[What you are asked to do]: Whenever a line below holds the word "deuda", count it once; report the total and nothing else.

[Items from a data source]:
[Start of section]

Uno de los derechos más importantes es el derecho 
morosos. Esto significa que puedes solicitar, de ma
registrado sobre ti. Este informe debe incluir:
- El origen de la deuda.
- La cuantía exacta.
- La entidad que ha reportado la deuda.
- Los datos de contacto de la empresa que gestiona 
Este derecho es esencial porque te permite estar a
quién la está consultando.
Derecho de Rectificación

[End of section]

[Problem solution]: 2